**TASK DESCRIPTION**. Copy the entries below verbatim, omitting any pictures they contain.
*** DATA LISTING Section Begins ***
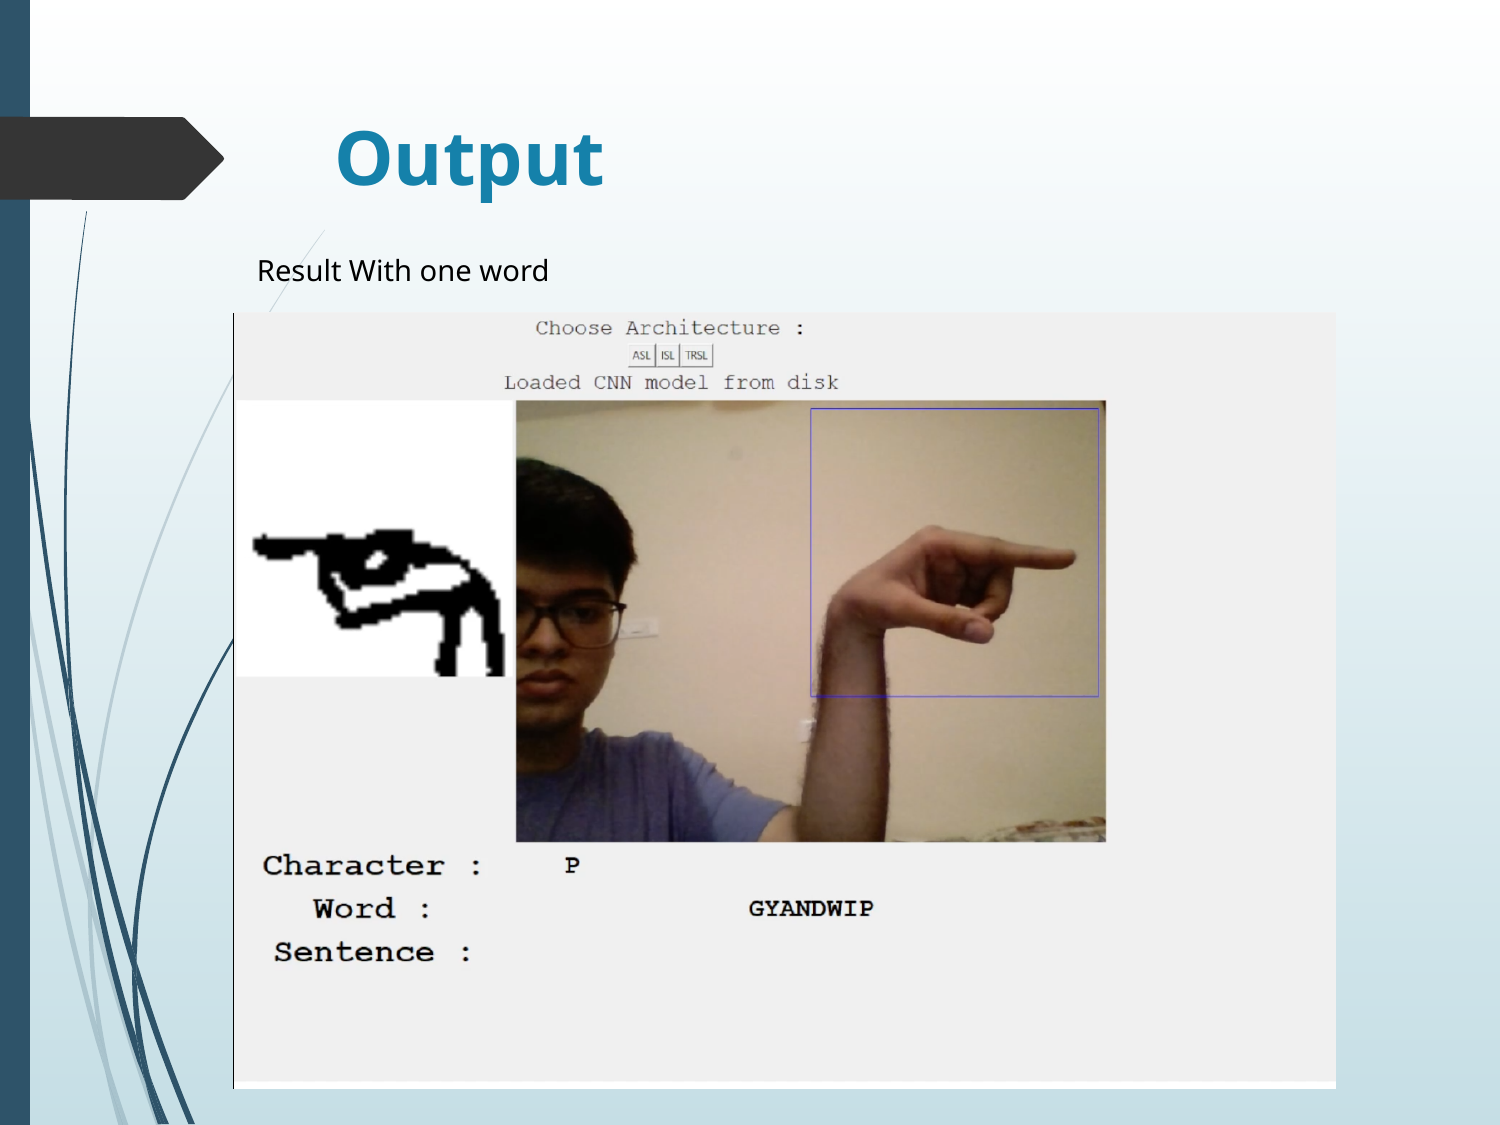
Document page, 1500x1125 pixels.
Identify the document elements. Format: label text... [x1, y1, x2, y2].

text_box Result With one word [241, 237, 1296, 303]
title Output [319, 102, 1400, 313]
picture [232, 312, 1336, 1089]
*** DATA LISTING Section Ends ***
**ANSWER BOX**.
Document page, 1500x1125 pixels.
Identify the document elements. Format: label text... [x1, y1, x2, y2].

text_box Result With one word [241, 237, 1296, 303]
title Output [319, 102, 1400, 313]
picture [232, 312, 1336, 1089]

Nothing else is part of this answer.